Task details
Reproduce verbatim the lines of the records from the one containing "PHOM DÁNG SLIMFIT" through the end of the records, both ends included, with every picture left out.

Stored data entries:
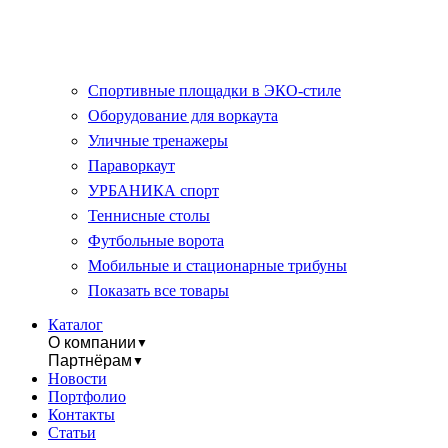
Спортивные площадки в ЭКО-стиле
Оборудование для воркаута
Уличные тренажеры
Параворкаут
УРБАНИКА спорт
Теннисные столы
Футбольные ворота
Мобильные и стационарные трибуны
Показать все товары
Каталог
О компании
▼
Партнёрам
▼
Новости
Портфолио
Контакты
Статьи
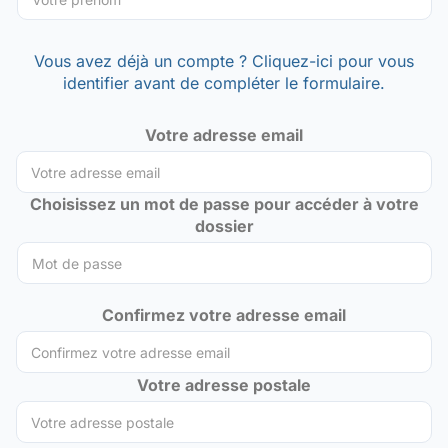
Vous avez déjà un compte ? Cliquez-ici pour vous
identifier avant de compléter le formulaire.
Votre adresse email
Choisissez un mot de passe pour accéder à votre
dossier
Confirmez votre adresse email
Votre adresse postale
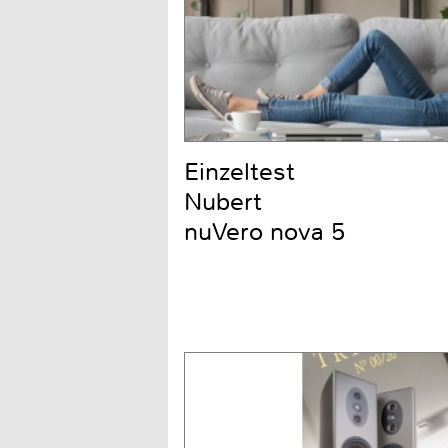
Einzeltest
Nubert
nuVero nova 5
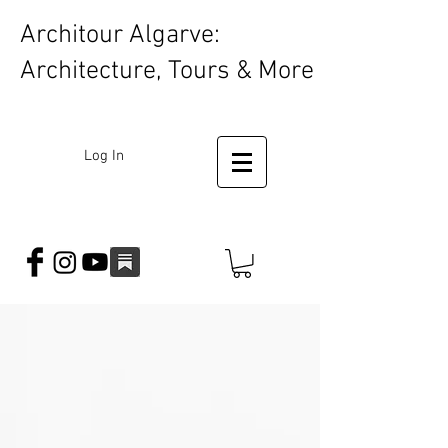
Architour Algarve:
Architecture, Tours & More
Log In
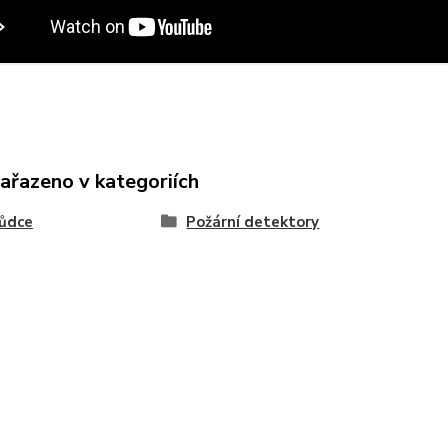
zařazeno v kategoriích
kůdce
Požární detektory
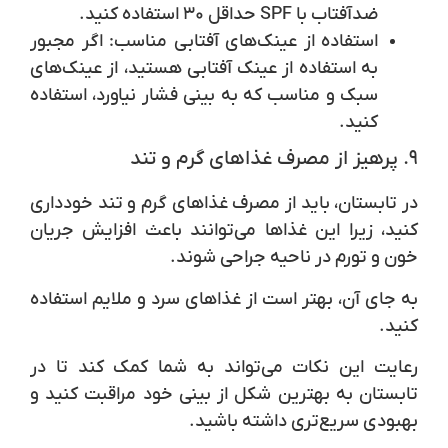
ضدآفتاب با SPF حداقل ۳۰ استفاده کنید.
استفاده از عینک‌های آفتابی مناسب
: اگر مجبور
به استفاده از عینک آفتابی هستید، از عینک‌های
سبک و مناسب که به بینی فشار نیاورد، استفاده
کنید.
۹. پرهیز از مصرف غذاهای گرم و تند
در تابستان، باید از مصرف غذاهای گرم و تند خودداری
کنید، زیرا این غذاها می‌توانند باعث افزایش جریان
خون و تورم در ناحیه جراحی شوند.
به جای آن، بهتر است از غذاهای سرد و ملایم استفاده
کنید.
رعایت این نکات می‌تواند به شما کمک کند تا در
تابستان به بهترین شکل از بینی خود مراقبت کنید و
بهبودی سریع‌تری داشته باشید.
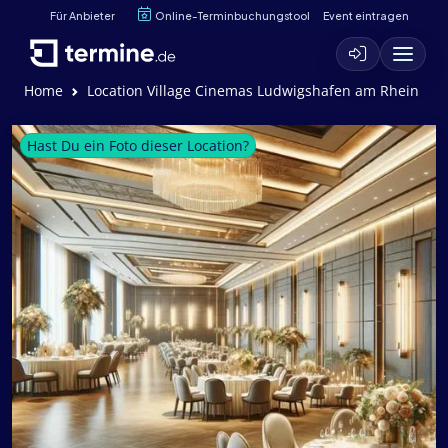
Für Anbieter
Online-Terminbuchungstool
Event eintragen
Home
Location Village Cinemas Ludwigshafen am Rhein
Hast Du ein Foto dieser Location?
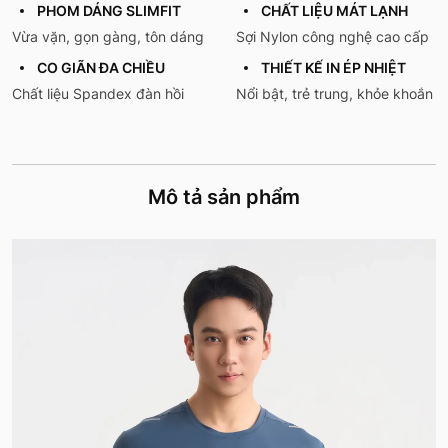
PHOM DÁNG SLIMFIT
CHẤT LIỆU MÁT LẠNH
Vừa vặn, gọn gàng, tôn dáng
Sợi Nylon công nghệ cao cấp
CO GIÃN ĐA CHIỀU
THIẾT KẾ IN ÉP NHIỆT
Chất liệu Spandex đàn hồi
Nổi bật, trẻ trung, khỏe khoắn
Mô tả sản phẩm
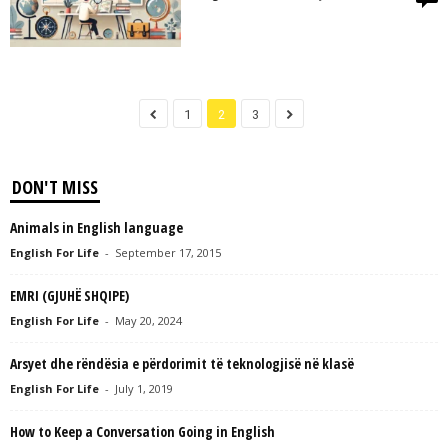
1
2
3
DON'T MISS
Animals in English language
English For Life
-
September 17, 2015
EMRI (GJUHË SHQIPE)
English For Life
-
May 20, 2024
Arsyet dhe rëndësia e përdorimit të teknologjisë në klasë
English For Life
-
July 1, 2019
How to Keep a Conversation Going in English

Answer for the task
PHOM DÁNG SLIMFIT
CHẤT LIỆU MÁT LẠNH
Vừa vặn, gọn gàng, tôn dáng
Sợi Nylon công nghệ cao cấp
CO GIÃN ĐA CHIỀU
THIẾT KẾ IN ÉP NHIỆT
Chất liệu Spandex đàn hồi
Nổi bật, trẻ trung, khỏe khoắn
Mô tả sản phẩm
1
2
3
DON'T MISS
Animals in English language
English For Life
-
September 17, 2015
EMRI (GJUHË SHQIPE)
English For Life
-
May 20, 2024
Arsyet dhe rëndësia e përdorimit të teknologjisë në klasë
English For Life
-
July 1, 2019
How to Keep a Conversation Going in English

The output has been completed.